Version Control and Leadership (by alaric)
For many years now, most of my home directory has been under version control of one form or another. I have a laptop, a desktop machine, and a server I ssh to; keeping stuff in synch between three working environments is very valuable, as is having efficient offsite backups and history.
I started my version control career, like most folks, with CVS - since for a long time CVS was the only open-source version control system in widespread usage.
Then along came Subversion, which was clearly Much Nicer, and I quickly switched my personal version control system over to using it. As a freelance software engineer I use it commercially, and now run a virtualised trac/svn hosting system that lets me easily add new projects, which many projects I'm involved with are hosted on. And my open source projects run on a similar platform.
However, more recently, there's been an explosion of interest in the distributed version control model, with lots of products appearing, such as Darcs, Mercurial, Monotone and Git.
I've been quite interested in the distributed model; sure, Subversion is working well for me, but the distributed model interests me because it's more general. You can set up a central repository and push all your changes to it so it's the central synch point, like a Subversion repository, but you don't have to; you can synch changes between arbitrary copies of your stuff without having to go through a central point. And given two approaches, one of which has a superset of the functionality of the other, I'm naturally drawn towards the superset, even if I only need the features of the subset - because I can't predict what my future needs will be.
Also, these distributed version control systems seemed to have better branch merging than Subversion, which until recently required manual tracking of which changes had been merged into a branch from other branches. And being able to do 'local commits' to a local repository, while working offline on my laptop on a train, then commit them to the server as a batch would be great. Subversion really can't do very much without a network connection to its server at the moment.

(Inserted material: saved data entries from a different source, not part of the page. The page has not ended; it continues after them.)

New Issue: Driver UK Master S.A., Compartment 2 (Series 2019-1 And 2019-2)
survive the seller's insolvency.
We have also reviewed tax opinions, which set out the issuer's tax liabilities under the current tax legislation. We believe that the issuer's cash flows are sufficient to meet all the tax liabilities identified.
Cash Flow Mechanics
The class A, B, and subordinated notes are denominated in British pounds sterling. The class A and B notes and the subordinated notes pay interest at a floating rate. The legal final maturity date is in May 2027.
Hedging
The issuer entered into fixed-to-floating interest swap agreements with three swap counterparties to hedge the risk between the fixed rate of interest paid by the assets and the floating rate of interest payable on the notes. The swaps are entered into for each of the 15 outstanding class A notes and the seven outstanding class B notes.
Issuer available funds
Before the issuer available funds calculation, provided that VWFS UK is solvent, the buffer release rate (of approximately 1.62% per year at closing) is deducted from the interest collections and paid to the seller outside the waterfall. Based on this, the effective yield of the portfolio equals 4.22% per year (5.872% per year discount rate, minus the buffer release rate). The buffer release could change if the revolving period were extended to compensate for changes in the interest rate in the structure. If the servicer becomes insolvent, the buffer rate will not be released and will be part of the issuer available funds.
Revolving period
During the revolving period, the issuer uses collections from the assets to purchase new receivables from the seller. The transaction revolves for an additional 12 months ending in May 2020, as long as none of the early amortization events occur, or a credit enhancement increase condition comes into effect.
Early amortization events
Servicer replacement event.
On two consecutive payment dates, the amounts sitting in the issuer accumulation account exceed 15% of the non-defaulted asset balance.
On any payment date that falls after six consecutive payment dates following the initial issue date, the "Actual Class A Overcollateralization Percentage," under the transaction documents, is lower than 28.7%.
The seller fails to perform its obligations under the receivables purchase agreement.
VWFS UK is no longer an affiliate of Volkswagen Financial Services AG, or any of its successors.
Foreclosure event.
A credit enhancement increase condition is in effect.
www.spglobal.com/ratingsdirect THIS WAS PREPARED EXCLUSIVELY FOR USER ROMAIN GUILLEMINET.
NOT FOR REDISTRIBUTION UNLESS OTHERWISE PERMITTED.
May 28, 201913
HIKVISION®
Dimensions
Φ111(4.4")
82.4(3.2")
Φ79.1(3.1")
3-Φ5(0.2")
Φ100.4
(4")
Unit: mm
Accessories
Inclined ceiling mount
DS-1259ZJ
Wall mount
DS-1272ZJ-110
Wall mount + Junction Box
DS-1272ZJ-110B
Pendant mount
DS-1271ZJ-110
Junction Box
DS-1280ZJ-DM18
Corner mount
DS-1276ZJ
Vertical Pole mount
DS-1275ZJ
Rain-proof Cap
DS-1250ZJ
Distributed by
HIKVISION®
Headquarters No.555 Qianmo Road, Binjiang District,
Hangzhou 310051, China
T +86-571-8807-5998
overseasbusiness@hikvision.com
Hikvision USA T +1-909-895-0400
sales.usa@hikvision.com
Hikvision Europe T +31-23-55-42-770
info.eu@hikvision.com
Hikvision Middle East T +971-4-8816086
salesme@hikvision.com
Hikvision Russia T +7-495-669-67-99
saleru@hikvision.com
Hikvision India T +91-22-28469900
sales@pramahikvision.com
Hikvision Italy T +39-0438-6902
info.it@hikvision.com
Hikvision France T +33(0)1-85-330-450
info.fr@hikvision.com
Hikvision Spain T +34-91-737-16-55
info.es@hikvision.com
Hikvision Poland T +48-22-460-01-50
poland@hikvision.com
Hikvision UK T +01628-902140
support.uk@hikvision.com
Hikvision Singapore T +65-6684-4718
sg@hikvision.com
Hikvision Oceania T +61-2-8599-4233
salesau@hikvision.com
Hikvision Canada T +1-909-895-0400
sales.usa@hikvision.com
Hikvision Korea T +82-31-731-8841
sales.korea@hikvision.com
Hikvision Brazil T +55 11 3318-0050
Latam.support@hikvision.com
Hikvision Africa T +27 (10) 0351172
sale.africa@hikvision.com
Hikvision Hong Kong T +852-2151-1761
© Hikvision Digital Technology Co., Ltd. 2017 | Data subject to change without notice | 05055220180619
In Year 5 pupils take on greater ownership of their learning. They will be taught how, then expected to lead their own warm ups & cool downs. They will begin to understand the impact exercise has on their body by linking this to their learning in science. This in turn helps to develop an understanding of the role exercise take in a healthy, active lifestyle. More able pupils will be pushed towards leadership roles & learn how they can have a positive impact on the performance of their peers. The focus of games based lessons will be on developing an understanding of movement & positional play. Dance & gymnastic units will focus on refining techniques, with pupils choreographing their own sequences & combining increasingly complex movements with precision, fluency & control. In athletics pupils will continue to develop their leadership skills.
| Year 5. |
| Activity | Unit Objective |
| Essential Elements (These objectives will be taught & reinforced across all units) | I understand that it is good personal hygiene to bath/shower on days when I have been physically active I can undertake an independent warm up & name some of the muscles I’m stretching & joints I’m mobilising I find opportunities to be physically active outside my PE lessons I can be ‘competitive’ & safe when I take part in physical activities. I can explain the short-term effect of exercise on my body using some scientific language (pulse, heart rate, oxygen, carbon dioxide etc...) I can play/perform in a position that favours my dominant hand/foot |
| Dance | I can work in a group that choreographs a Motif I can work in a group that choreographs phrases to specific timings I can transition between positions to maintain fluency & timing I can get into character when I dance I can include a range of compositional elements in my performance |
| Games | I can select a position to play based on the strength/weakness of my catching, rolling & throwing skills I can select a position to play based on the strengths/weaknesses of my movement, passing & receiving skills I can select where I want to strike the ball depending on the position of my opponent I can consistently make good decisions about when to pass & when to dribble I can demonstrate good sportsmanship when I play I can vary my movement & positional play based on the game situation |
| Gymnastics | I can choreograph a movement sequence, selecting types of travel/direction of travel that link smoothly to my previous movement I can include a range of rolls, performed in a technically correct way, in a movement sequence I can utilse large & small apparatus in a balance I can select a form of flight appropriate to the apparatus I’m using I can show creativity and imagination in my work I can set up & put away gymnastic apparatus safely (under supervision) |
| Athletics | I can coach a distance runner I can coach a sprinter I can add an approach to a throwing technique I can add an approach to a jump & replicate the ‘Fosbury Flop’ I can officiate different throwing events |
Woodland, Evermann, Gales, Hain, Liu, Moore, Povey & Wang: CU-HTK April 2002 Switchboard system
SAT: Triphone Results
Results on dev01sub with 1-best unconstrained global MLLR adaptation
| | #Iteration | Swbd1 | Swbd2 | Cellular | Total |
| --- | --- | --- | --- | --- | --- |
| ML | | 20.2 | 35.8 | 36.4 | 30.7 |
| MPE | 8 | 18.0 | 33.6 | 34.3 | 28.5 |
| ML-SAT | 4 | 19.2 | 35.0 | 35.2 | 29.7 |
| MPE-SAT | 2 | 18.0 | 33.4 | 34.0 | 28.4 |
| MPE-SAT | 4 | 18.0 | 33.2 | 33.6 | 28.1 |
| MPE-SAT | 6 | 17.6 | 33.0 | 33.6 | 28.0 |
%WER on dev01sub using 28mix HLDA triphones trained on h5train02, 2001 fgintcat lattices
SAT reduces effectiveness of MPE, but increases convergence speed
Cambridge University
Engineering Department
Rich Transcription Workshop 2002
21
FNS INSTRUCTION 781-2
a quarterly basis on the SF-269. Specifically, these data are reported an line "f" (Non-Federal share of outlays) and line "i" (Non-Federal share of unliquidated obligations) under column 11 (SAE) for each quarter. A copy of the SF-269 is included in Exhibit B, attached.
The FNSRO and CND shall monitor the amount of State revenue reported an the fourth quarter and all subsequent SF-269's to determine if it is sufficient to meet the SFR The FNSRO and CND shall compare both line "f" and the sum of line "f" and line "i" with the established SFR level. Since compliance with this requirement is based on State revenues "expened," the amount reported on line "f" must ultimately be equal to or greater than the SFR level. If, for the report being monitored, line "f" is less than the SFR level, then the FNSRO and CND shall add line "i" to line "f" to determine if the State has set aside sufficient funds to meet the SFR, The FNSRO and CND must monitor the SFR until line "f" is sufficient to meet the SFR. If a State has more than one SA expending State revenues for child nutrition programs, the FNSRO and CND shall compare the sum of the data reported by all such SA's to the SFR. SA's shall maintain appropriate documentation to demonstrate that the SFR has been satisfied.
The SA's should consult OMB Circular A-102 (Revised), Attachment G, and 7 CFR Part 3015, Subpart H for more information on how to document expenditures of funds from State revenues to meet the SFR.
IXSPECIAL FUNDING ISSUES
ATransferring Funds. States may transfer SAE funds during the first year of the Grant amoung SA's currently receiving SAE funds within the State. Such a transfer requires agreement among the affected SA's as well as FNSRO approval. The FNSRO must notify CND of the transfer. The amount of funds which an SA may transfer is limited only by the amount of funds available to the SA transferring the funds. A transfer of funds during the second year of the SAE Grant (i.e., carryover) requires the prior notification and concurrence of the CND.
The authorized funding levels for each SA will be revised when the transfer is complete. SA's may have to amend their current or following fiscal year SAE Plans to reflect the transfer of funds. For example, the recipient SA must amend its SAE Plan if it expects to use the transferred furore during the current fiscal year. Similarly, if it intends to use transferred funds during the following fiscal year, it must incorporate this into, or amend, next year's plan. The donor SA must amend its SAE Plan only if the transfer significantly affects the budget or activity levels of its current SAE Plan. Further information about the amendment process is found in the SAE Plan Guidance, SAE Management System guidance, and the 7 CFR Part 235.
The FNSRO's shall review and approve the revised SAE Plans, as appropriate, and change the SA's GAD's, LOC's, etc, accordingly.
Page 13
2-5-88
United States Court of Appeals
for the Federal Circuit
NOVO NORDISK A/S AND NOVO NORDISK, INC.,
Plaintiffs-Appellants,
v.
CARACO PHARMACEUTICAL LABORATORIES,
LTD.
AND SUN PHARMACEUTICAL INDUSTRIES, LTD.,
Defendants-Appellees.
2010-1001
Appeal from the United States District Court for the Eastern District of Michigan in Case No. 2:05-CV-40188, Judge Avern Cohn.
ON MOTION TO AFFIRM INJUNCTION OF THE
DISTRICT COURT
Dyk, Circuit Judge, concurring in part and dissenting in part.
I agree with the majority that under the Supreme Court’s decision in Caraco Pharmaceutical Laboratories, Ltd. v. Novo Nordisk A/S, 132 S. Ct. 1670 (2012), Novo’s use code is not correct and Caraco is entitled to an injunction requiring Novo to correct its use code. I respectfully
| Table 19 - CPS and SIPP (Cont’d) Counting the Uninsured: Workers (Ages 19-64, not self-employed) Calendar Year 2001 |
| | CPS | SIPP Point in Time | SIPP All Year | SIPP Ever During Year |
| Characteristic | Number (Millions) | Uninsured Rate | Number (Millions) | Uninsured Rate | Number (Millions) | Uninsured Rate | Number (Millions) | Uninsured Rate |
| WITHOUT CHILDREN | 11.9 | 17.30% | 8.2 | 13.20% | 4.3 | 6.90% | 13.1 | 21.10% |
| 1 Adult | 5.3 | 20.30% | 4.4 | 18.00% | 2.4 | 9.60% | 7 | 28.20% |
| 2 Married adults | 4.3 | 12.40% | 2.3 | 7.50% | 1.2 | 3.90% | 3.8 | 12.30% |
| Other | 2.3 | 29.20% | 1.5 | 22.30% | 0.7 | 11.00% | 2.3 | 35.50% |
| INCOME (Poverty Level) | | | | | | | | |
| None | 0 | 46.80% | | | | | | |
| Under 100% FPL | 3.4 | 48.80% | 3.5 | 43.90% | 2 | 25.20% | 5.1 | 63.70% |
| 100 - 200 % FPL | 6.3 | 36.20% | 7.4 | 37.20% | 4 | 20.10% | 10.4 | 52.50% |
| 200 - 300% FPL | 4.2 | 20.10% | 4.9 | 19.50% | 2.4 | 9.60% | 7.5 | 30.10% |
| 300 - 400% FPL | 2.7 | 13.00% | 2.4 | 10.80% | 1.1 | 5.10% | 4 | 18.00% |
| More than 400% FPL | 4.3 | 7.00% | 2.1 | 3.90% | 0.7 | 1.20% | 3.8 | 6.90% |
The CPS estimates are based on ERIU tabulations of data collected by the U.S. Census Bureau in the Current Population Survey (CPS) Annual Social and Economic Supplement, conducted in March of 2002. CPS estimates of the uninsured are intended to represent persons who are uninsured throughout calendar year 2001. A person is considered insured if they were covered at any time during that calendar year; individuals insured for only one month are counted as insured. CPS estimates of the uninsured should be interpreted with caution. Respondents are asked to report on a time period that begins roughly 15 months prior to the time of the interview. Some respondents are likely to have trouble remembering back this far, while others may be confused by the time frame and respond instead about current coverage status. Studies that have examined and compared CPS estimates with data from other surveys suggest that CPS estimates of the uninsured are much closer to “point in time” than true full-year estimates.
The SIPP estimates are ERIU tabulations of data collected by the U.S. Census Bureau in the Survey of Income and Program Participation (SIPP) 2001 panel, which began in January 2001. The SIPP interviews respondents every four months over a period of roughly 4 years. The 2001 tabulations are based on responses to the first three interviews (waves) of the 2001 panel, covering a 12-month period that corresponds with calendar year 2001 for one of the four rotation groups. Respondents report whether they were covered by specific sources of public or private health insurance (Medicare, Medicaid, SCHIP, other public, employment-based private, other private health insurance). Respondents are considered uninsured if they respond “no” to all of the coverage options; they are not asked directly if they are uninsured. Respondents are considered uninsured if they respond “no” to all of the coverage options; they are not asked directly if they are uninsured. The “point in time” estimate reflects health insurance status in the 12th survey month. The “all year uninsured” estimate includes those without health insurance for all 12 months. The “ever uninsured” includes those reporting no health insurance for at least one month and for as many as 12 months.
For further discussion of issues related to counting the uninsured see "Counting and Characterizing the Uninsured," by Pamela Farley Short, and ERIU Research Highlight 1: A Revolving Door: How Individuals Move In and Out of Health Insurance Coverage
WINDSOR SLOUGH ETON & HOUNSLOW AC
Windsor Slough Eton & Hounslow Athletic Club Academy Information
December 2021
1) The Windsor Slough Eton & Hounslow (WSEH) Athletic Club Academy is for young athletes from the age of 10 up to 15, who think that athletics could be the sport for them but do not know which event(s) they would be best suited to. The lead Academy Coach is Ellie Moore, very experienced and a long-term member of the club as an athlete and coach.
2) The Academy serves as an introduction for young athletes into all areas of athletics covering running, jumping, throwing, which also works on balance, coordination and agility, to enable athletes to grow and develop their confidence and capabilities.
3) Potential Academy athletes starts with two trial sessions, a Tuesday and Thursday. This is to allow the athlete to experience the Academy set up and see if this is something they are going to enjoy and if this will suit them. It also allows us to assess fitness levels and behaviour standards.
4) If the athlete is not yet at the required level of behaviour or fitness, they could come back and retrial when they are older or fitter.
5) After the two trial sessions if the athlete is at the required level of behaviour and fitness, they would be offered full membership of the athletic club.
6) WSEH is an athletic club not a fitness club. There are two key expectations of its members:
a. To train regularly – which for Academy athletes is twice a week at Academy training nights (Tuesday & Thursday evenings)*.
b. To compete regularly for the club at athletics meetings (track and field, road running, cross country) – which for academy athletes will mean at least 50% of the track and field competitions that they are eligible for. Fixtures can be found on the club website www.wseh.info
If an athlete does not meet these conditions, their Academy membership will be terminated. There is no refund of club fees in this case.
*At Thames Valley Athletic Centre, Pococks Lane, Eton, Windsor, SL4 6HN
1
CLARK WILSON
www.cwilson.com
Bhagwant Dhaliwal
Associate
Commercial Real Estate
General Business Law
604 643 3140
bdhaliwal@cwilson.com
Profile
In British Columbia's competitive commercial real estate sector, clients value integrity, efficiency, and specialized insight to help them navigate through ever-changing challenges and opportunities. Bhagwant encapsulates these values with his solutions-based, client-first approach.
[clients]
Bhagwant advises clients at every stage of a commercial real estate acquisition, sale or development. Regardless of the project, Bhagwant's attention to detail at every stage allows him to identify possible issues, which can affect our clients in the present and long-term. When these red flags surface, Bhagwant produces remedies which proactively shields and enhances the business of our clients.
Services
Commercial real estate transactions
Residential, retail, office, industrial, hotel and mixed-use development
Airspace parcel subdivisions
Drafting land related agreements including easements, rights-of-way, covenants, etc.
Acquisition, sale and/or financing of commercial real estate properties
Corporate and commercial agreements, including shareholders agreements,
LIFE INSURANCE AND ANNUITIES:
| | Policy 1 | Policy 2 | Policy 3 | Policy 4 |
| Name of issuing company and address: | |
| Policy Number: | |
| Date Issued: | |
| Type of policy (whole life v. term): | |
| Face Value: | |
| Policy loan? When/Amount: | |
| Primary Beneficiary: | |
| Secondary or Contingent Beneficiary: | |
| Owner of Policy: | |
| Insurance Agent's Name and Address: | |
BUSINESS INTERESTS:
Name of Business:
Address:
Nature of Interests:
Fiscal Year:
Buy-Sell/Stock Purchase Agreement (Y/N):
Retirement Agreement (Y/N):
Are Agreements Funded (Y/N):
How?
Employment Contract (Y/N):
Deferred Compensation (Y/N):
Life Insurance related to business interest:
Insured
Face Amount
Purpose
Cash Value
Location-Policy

Now, I was starting to gravitate towards Mercurial, since it's written in Python and seems quite widely available. But then I saw the following talk by Linus Torvalds on git (which he originally wrote):
Two things struck me.
- I do like the architecture of git. Subversion stores history as a set of deltas; each version the files have been through are encoded in terms of their differences from the next version, while git just stores multiple as-is snapshots of the state in a content-addressable file system not unlike Venti, which automatically replaces multiple copies of identical data with references to a single copy of it. So it can pull out any version of the files very quickly, and doesn't really have to worry too much about how versions are related; Subversion stores everything as explicit chains of diffs and has to walk those chains to get anywhere. Git makes a note of which revision led to which revision(s) - it can be more than one if there was a branch, and more than one revision can lead to the same revision if there was a merge - but that's just used for working out the common ancestor of two arbitrary revisions in order to merge them; git can efficiently and reliably merge arbitrary points in arbitrary branches by skipping along the links to find the nearest common ancestor, generating diffs from that to the source of the merge, then applying those diffs to the target of the merge. There's none of the complex stuff that Subversion has to do with tracking which changes have been applied and all that. NOTE: I'm talking about "Subversion vs. Git" here since those are the examples of each model I know much about - I'm really comparing the models, not the precise products, here.
- Linus Torvalds makes an act of calling people who disagree with him "stupid and ugly", and making somewhat grand claims such as stating that centralised version control just can't work, and generally acting as though he's smarter than everyone else. Now, he does that in a tongue in cheek way; I get the impression he's not really a git (even though he claims he named git after himself), although I couldn't be sure unless I met him. Indeed, I used to think he was a bit of a git from reading things he'd said, but seeing him in action on video for the first time made me realise that he seems to be joking after all. BUT, I think this may be part of why he has become famous and well-respected in some circles. There's a few quite cocky people in the software world who push their ideas with arrogance rather than humility, steamrolling their intellectual opponents with insults; Richard Stallman comes to mind as another. Now, people who do this but are notably and demonstrably wrong get 'outed' as a git and lose a lot of respect; but if you're generally right and do this, it seems to lead to you having vehement followers who believe what you say quite uncritically. Which is interesting.
But I still can't choose. I see a lot of git vs. svn vs. hg vs. monotone vs. darcs - most of them complaining about problems with the loser that have been fixed in more recent versions. They're all rapidly moving targets! It looks like the only way to actually choose one is to spend a few months working on a major project with recent versions of each... in parallel. NOT GOING TO HAPPEN!
I dunno. I'm kinda leaning towards moving to git, but I'm worried that this might just be Linus Torvalds' reality distortion field pulling me in. Next I'll be using Linux if I'm not careful...